E, no Aterro do Flamengo, cerca de mil fuzileiros navais encenaram a contenção de uma manifestação violenta que estaria acontecendo nos arredores do Monumento aos Pracinhas. A ação durou cerca de 1h30 e contou com a chegada de duas embarcações que vieram pelo mar. O Comandante Ricardo Pilar afirmou que a ação aconteceu em tempo razoável. De acordo com ele, cerca de 4,5 mil fuzileiros vão atuar nas ruas em conjunto com os órgãos de Segurança Pública do estado, além de cerca de 6 mil militares da marinha. Oficialmente, os militares começam o patrulhamento nas ruas no domingo.
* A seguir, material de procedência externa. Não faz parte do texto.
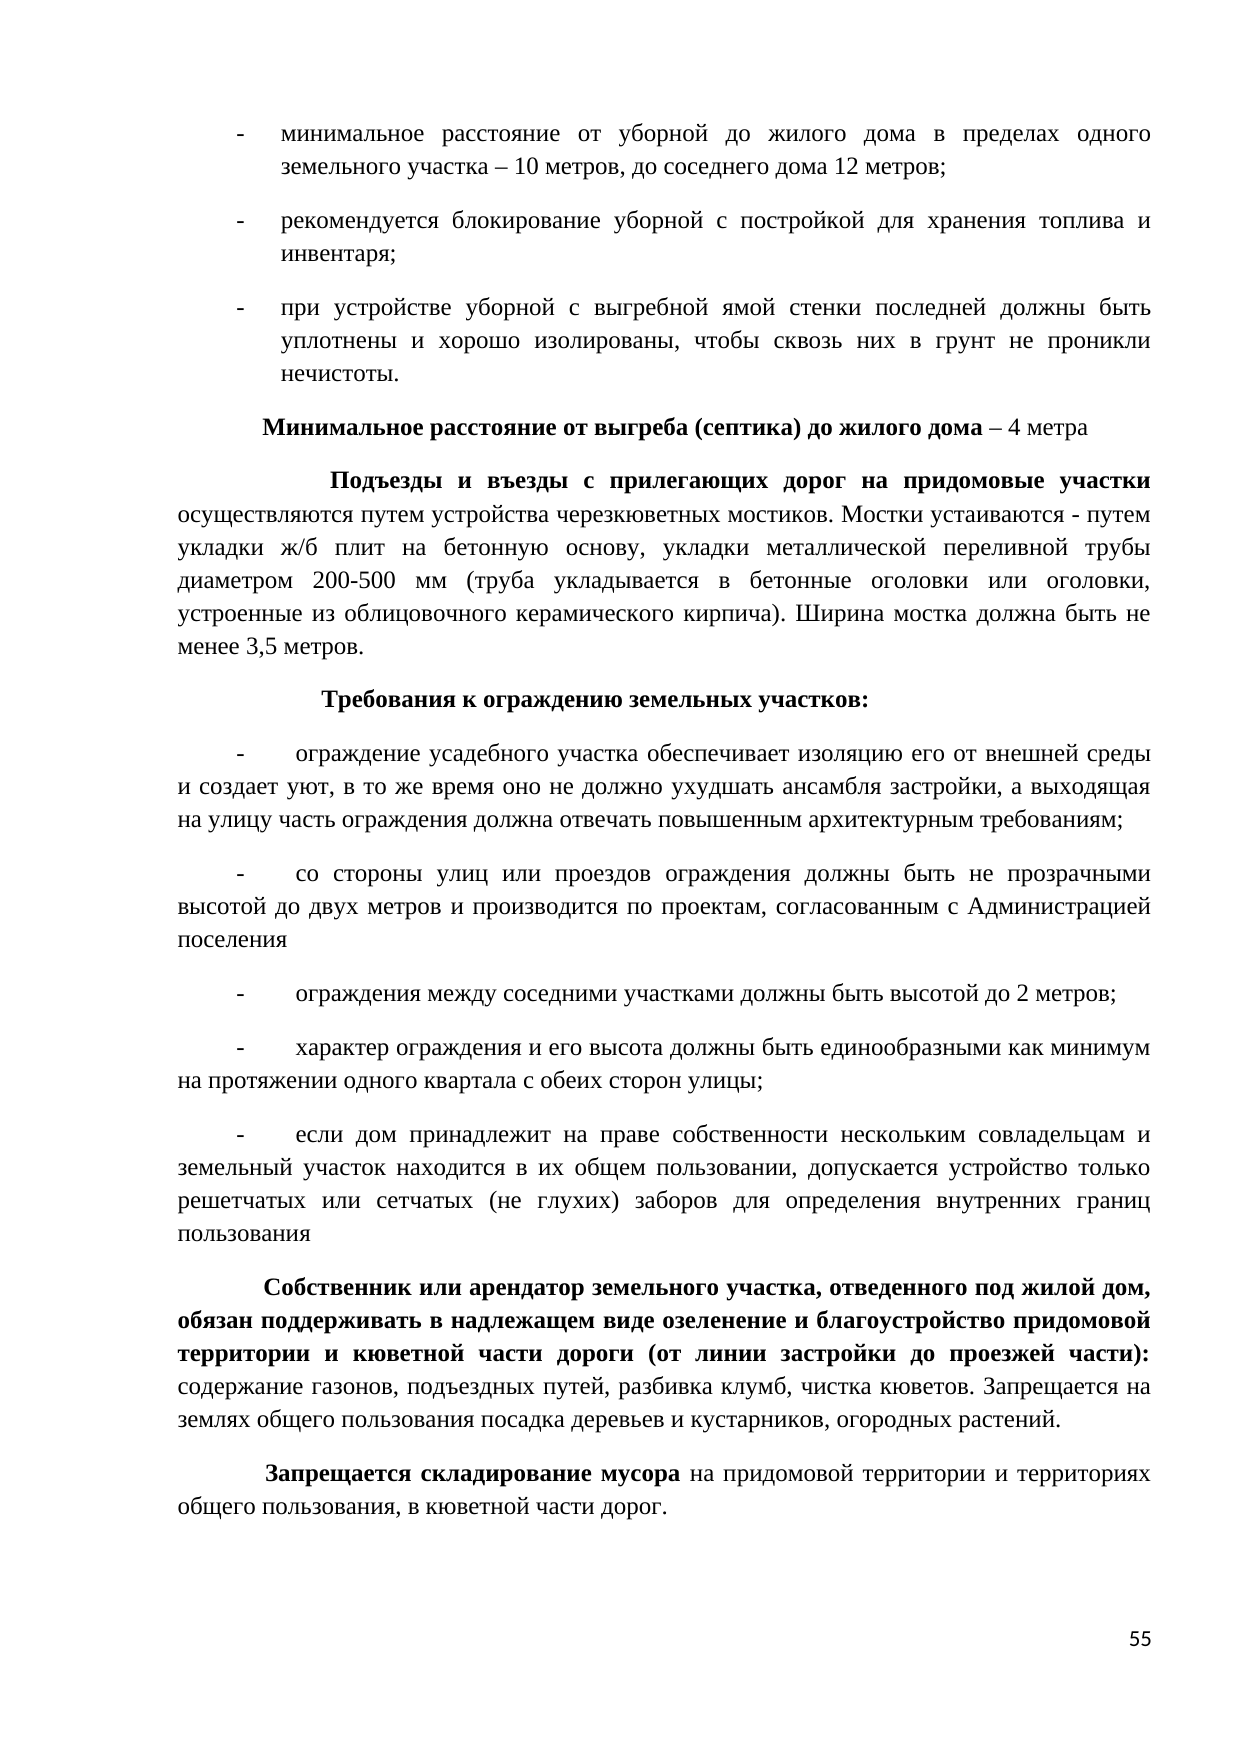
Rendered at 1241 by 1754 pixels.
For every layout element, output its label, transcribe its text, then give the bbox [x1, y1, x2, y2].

text - если дом принадлежит на праве собственности нескольким совладельцам и земельный участок находится в их общем пользовании, допускается устройство только решетчатых или сетчатых (не глухих) заборов для определения внутренних границ пользования [177, 1119, 1152, 1247]
text  Подъезды и въезды с прилегающих дорог на придомовые участки осуществляются путем устройства черезкюветных мостиков. Мостки устаиваются - путем укладки ж/б плит на бетонную основу, укладки металлической переливной трубы диаметром 200-500 мм (труба укладывается в бетонные оголовки или оголовки, устроенные из облицовочного керамического кирпича). Ширина мостка должна быть не менее 3,5 метров. [177, 466, 1152, 659]
text  Запрещается складирование мусора на придомовой территории и территориях общего пользования, в кюветной части дорог. [177, 1458, 1152, 1519]
text  Собственник или арендатор земельного участка, отведенного под жилой дом, обязан поддерживать в надлежащем виде озеленение и благоустройство придомовой территории и кюветной части дороги (от линии застройки до проезжей части): содержание газонов, подъездных путей, разбивка клумб, чистка кюветов. Запрещается на землях общего пользования посадка деревьев и кустарников, огородных растений. [177, 1272, 1152, 1433]
text  Требования к ограждению земельных участков: [177, 684, 1152, 713]
text - рекомендуется блокирование уборной с постройкой для хранения топлива и инвентаря; [236, 205, 1152, 267]
text - со стороны улиц или проездов ограждения должны быть не прозрачными высотой до двух метров и производится по проектам, согласованным с Администрацией поселения [177, 858, 1152, 953]
text - ограждение усадебного участка обеспечивает изоляцию его от внешней среды и создает уют, в то же время оно не должно ухудшать ансамбля застройки, а выходящая на улицу часть ограждения должна отвечать повышенным архитектурным требованиям; [177, 738, 1152, 833]
text - характер ограждения и его высота должны быть единообразными как минимум на протяжении одного квартала с обеих сторон улицы; [177, 1032, 1152, 1094]
text  Минимальное расстояние от выгреба (септика) до жилого дома – 4 метра [177, 412, 1152, 441]
text - при устройстве уборной с выгребной ямой стенки последней должны быть уплотнены и хорошо изолированы, чтобы сквозь них в грунт не проникли нечистоты. [236, 292, 1152, 387]
text - минимальное расстояние от уборной до жилого дома в пределах одного земельного участка – 10 метров, до соседнего дома 12 метров; [236, 118, 1152, 180]
text - ограждения между соседними участками должны быть высотой до 2 метров; [177, 978, 1152, 1007]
MP CONTESTA MULTA POR TRÁFEGO EM FAIXA EXCLUSIVA

O Ministério Público do Rio de Janeiro ingressou com uma ação civil pública para impedir que a Prefeitura do Rio aplique multas de R$ 1,5 mil a motoristas que trafegarem em faixas exclusivas destinadas a veículos da Rio-2016. Segundo a 6ª Promotoria de Justiça de Tutela Coletiva de Defesa da Cidadania da Capital, o decreto que instituiu a penalidade é abusivo e inconstitucional.

Isso porque o decreto municipal, publicado no dia 21 de junho, cria a Rede de Faixas Olímpicas e Paralímpicas para uso de veículos credenciados pelo Comitê Rio 2016 durante o período de abrangência dos eventos, entre 25 de julho até 18 de setembro de 2016. Nessas faixas, somente carros credenciados poderão trafegar.

No entanto, a prefeitura não submeteu a mudança ao aval do Denatran (Departamento Nacional de Trânsito), determinou a faixa com a cor verde — não existente no Código Brasileiro de Trânsito — e fixou uma multa de R$ 1.500 para a infração. A multa é 1.664% superior ao máximo estabelecido no âmbito nacional para o mesmo tipo de infração, que é de R$ 85,15. Para legislar sobre o trânsito, a prefeitura recorreu à Lei Ordinária Municipal nº 5.924, de 14 de agosto de 2015, que estabelece regras especiais para a realização dos Jogos.

A decisão final sobre a suspensão ou não do decreto ficará a cargo da 1ª Vara de Fazenda na Central de Assessoramento Fazendário. Na ação, a Promotoria afirmou que esse tipo de sanção não poderia ser imposto por meio de decreto e que a medida invade a competência da União para legislar.

“Embora seja lícita a instituição de condições, proibições, obrigações ou restrições no uso das vias, mostra-se ilegal, abusiva e inconstitucional a instituição de multa diversa daquela prevista no Código de Trânsito”, destaca a ação. O início do funcionamento das faixas está previsto para o próximo dia 26. A prefeitura informou que ainda não foi notificada sobre a ação.